A guest post by David Garrett:
Why were Moko’s killers’ charges reduced to manslaughter?
It is now almost a month since it became publicly known that the people who stomped and bashed and strangled little Moko Rangitoheriri to death over a two week period had had their murder charges reduced to manslaughter, to which they no doubt very gratefully pleaded guilty. Despite commendable media scrutiny, the public are still none the wiser as to how this seemingly inexplicable decision came to be made.
And inexplicable it is, to a number of senior criminal defence barristers I have consulted. The statement of facts has now been leaked. I am told it is a dreadful tale of lengthy abuse and multiple life threatening injuries, any one of which could have caused Moko’s death. There is absolutely no doubt that all of those injuries were inflicted by Tania Shailer and/or her boyfriend David Haerewa. Unlike the Kahui twins’ debacle, no-one else is in the frame.
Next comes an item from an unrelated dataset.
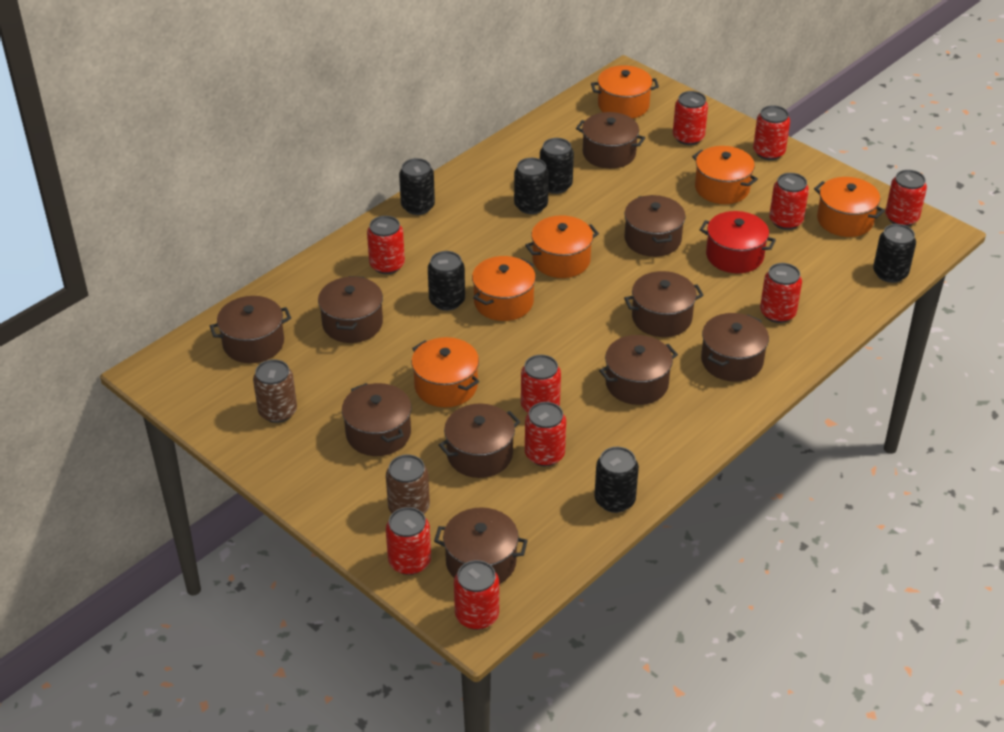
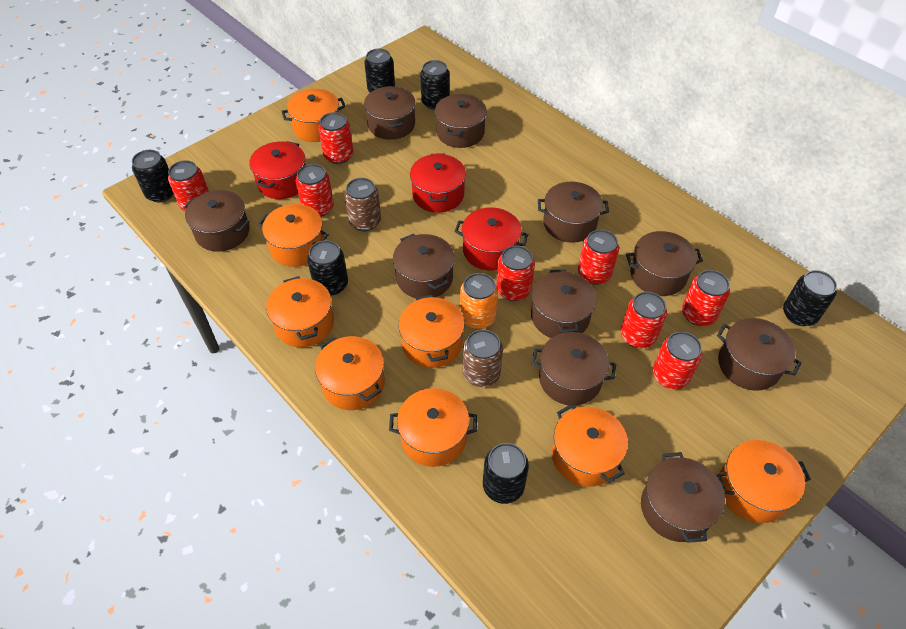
orange can: none = 0 -> [460,273,498,329] = 1
orange pot: [412,337,479,407] [472,256,536,321] [525,215,599,278] [591,65,659,119] [692,146,758,204] [814,177,885,237] = 6 -> [258,204,329,267] [266,276,334,347] [281,89,346,142] [315,336,385,410] [389,388,477,467] [398,295,465,368] [552,404,628,487] [716,440,811,523] = 8
red can: [367,216,405,274] [386,507,431,575] [454,560,499,630] [521,355,561,413] [525,402,566,466] [673,91,708,145] [753,105,790,160] [760,263,802,323] [769,173,809,230] [885,170,927,226] = 10 -> [168,160,209,211] [296,164,334,217] [318,112,353,164] [496,246,535,301] [578,230,619,285] [621,292,667,348] [653,332,702,389] [682,270,730,326] = 8
red pot: [700,211,776,273] = 1 -> [250,141,306,199] [410,154,466,213] [454,207,528,271] = 3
One early story quoted “a family member” having been told by the Crown Solicitor in charge of the prosecution that because Moko did not die immediately, but later in hospital, a murder charge could not be pursued. The Crown Solicitor emphatically denies that any such conversation took place, and confirms that any such downgrading of murder charges to the lesser charge of manslaughter must be approved by the Solicitor General, and that is what happened in this case. In other words, the buck stops with the person effectively in charge of all Crown prosecutions, the Solicitor General Una Jagose. But neither she nor anyone from her office are talking.
I am aware of many media enquiries being made seeking an explanation from Ms Jagose. Apparently more than one reporter now cannot speak to anyone at the Solicitor General’s office, let alone the woman herself. When I called seeking an e-mail address for her I was grilled as to who I was, and why I wanted it. In my view this is outrageous – it should not matter if I was the barrister from Auckland that I am, or a concerned truck driver from Timaru.
The Solicitor General is a public official, not the Queen. She is appointed to fill the highest non political legal office in the land. It is ultimately she who provides legal advice to the government, and oversees all serious criminal prosecutions. It is to her we entrust the prosecution of the evil persons among us who commit heinous crimes, rather than take the law into our own hands. She ought to be accountable to us, the people on whose behalf she acts.
She is not a Judge. It is an important constitutional convention that Judges occupy an exalted status above the rest of us – both barristers from Auckland and truck drivers from Timaru. No-one writing to a Judge seeking an explanation for a sentence will get a reply. If the writer of such a letter was a lawyer, he would probably have a complaint laid against him with the Law Society.
But there is a very important difference between the decisions of Judge and the decisions of a Solicitor General. Judges issue sentencing notes which explain in sometimes tedious detail how a particular sentence was arrived at – an addition for this aggravating factor, a deduction for that supposedly mitigating factor. Here we have absolutely nothing from the Solicitor General – no explanation, not even a statement.
It is not as if this explanation will come on 27 June, the day Shailer and Haerewa receive their now unavoidably inadequate sentence. The Judge will simply see the summary of facts, and be told that the Crown has accepted a plea of guilty to manslaughter. Neither he nor any other Judge has had any involvement with the plea bargain which has preceded the fait accompli he will be presented with. It is very unlikely he will even comment on it.
It is simply not right for the Solicitor General to maintain an imperious silence in her office in Wellington. Politicians explain the reasons for their support of or opposition to laws being passed in parliament. Judges explain the reasons for their decisions in open court for all to hear, and in their sentencing notes. If there is a reason or reasons for this seemingly inexplicable decision then let’s hear it. The people ought not to be treated with such disdain. They have a right to know.